*Task instructions*:
Each line of the data has to be written out again exactly as shown.

*Records to process*:
%%
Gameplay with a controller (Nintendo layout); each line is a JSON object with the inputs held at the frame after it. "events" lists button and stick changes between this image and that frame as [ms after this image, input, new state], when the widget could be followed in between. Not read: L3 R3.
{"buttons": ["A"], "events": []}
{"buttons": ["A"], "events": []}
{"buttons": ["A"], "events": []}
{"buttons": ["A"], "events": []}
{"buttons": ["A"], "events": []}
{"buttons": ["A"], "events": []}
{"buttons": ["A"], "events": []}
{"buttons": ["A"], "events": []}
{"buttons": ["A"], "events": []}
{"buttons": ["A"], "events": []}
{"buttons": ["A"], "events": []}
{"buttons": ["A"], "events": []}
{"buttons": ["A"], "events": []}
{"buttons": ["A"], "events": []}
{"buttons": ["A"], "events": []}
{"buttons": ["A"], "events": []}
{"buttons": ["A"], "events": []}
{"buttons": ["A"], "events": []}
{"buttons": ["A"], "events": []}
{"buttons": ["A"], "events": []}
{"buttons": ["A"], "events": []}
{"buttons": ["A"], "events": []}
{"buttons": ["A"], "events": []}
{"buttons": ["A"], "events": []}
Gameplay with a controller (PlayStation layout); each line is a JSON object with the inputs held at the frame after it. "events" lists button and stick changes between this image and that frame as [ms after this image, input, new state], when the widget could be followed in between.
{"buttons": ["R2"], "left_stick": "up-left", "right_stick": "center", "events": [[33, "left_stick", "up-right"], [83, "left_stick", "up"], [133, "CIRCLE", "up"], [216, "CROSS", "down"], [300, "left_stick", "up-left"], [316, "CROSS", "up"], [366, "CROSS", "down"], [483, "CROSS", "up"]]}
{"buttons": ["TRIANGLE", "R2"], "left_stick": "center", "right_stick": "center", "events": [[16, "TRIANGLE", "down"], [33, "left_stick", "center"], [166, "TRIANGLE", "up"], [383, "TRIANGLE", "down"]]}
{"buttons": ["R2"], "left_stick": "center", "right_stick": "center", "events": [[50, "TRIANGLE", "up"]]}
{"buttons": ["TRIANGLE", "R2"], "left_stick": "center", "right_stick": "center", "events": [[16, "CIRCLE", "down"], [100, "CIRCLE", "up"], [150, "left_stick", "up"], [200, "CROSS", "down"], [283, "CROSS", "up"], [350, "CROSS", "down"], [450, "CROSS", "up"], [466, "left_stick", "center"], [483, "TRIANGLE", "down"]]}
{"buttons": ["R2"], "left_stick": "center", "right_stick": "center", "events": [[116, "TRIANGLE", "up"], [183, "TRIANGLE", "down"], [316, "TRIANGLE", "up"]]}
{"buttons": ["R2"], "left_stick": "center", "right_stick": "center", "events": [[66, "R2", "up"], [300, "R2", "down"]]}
%%
*Exercise result*:
Gameplay with a controller (Nintendo layout); each line is a JSON object with the inputs held at the frame after it. "events" lists button and stick changes between this image and that frame as [ms after this image, input, new state], when the widget could be followed in between. Not read: L3 R3.
{"buttons": ["A"], "events": []}
{"buttons": ["A"], "events": []}
{"buttons": ["A"], "events": []}
{"buttons": ["A"], "events": []}
{"buttons": ["A"], "events": []}
{"buttons": ["A"], "events": []}
{"buttons": ["A"], "events": []}
{"buttons": ["A"], "events": []}
{"buttons": ["A"], "events": []}
{"buttons": ["A"], "events": []}
{"buttons": ["A"], "events": []}
{"buttons": ["A"], "events": []}
{"buttons": ["A"], "events": []}
{"buttons": ["A"], "events": []}
{"buttons": ["A"], "events": []}
{"buttons": ["A"], "events": []}
{"buttons": ["A"], "events": []}
{"buttons": ["A"], "events": []}
{"buttons": ["A"], "events": []}
{"buttons": ["A"], "events": []}
{"buttons": ["A"], "events": []}
{"buttons": ["A"], "events": []}
{"buttons": ["A"], "events": []}
{"buttons": ["A"], "events": []}
Gameplay with a controller (PlayStation layout); each line is a JSON object with the inputs held at the frame after it. "events" lists button and stick changes between this image and that frame as [ms after this image, input, new state], when the widget could be followed in between.
{"buttons": ["R2"], "left_stick": "up-left", "right_stick": "center", "events": [[33, "left_stick", "up-right"], [83, "left_stick", "up"], [133, "CIRCLE", "up"], [216, "CROSS", "down"], [300, "left_stick", "up-left"], [316, "CROSS", "up"], [366, "CROSS", "down"], [483, "CROSS", "up"]]}
{"buttons": ["TRIANGLE", "R2"], "left_stick": "center", "right_stick": "center", "events": [[16, "TRIANGLE", "down"], [33, "left_stick", "center"], [166, "TRIANGLE", "up"], [383, "TRIANGLE", "down"]]}
{"buttons": ["R2"], "left_stick": "center", "right_stick": "center", "events": [[50, "TRIANGLE", "up"]]}
{"buttons": ["TRIANGLE", "R2"], "left_stick": "center", "right_stick": "center", "events": [[16, "CIRCLE", "down"], [100, "CIRCLE", "up"], [150, "left_stick", "up"], [200, "CROSS", "down"], [283, "CROSS", "up"], [350, "CROSS", "down"], [450, "CROSS", "up"], [466, "left_stick", "center"], [483, "TRIANGLE", "down"]]}
{"buttons": ["R2"], "left_stick": "center", "right_stick": "center", "events": [[116, "TRIANGLE", "up"], [183, "TRIANGLE", "down"], [316, "TRIANGLE", "up"]]}
{"buttons": ["R2"], "left_stick": "center", "right_stick": "center", "events": [[66, "R2", "up"], [300, "R2", "down"]]}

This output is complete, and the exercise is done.